__ACTIVITY__.
Filter this data down to the lines that hold "apos리서치", and copy them.

__SOURCE RECORDS__.
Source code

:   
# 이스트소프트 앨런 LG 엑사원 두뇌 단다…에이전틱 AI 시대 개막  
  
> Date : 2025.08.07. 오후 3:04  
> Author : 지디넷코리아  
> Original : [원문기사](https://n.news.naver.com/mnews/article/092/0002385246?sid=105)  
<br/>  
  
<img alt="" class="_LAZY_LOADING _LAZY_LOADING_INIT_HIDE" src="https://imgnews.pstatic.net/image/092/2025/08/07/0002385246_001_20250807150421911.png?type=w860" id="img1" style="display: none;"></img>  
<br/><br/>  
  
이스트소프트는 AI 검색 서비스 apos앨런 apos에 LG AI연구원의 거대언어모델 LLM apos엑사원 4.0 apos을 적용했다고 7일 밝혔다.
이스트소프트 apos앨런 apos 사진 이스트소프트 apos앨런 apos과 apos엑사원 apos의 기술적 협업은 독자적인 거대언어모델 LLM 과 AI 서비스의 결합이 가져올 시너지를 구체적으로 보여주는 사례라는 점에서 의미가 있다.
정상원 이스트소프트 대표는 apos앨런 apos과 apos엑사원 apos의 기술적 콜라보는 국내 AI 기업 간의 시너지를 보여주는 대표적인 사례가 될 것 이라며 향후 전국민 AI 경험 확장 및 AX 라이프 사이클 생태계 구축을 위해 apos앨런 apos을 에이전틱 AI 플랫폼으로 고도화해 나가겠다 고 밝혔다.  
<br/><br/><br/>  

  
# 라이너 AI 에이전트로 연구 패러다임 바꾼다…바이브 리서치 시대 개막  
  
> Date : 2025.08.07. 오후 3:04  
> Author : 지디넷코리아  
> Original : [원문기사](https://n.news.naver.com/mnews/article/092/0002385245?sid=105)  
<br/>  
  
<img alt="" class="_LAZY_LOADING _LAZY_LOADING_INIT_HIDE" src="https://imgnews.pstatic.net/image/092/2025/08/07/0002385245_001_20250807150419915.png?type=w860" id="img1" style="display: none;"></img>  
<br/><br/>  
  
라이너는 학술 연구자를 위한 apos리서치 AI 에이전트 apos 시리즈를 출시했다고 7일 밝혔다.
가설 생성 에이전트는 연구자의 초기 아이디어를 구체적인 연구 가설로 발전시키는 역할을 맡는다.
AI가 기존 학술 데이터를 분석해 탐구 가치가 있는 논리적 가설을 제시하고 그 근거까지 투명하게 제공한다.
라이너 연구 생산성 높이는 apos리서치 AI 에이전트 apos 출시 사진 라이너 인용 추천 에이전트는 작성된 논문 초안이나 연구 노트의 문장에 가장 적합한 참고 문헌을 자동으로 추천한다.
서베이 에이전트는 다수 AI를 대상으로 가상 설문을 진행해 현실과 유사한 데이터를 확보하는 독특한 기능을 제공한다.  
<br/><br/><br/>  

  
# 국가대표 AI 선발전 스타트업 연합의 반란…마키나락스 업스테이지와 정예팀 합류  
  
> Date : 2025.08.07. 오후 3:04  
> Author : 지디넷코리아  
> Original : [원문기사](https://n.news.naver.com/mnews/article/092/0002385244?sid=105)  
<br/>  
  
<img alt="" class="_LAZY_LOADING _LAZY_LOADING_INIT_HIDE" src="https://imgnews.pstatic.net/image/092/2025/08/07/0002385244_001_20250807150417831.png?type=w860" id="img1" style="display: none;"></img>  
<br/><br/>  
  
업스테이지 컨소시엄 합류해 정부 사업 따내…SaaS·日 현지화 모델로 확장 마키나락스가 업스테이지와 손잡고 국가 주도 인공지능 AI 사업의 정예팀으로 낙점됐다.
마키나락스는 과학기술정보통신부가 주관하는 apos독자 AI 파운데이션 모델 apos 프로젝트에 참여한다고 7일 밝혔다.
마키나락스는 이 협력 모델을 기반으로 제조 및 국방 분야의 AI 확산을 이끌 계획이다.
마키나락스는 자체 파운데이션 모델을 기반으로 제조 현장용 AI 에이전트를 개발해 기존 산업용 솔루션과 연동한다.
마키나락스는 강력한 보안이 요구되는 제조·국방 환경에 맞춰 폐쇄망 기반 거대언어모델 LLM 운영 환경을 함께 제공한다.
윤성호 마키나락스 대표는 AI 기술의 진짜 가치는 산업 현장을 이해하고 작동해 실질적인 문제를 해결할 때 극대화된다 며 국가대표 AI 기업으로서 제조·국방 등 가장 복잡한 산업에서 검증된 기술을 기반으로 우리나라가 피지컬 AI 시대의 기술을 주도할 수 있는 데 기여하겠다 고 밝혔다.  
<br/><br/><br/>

__EXERCISE ANSWER__.
라이너는 학술 연구자를 위한 apos리서치 AI 에이전트 apos 시리즈를 출시했다고 7일 밝혔다.
라이너 연구 생산성 높이는 apos리서치 AI 에이전트 apos 출시 사진 라이너 인용 추천 에이전트는 작성된 논문 초안이나 연구 노트의 문장에 가장 적합한 참고 문헌을 자동으로 추천한다.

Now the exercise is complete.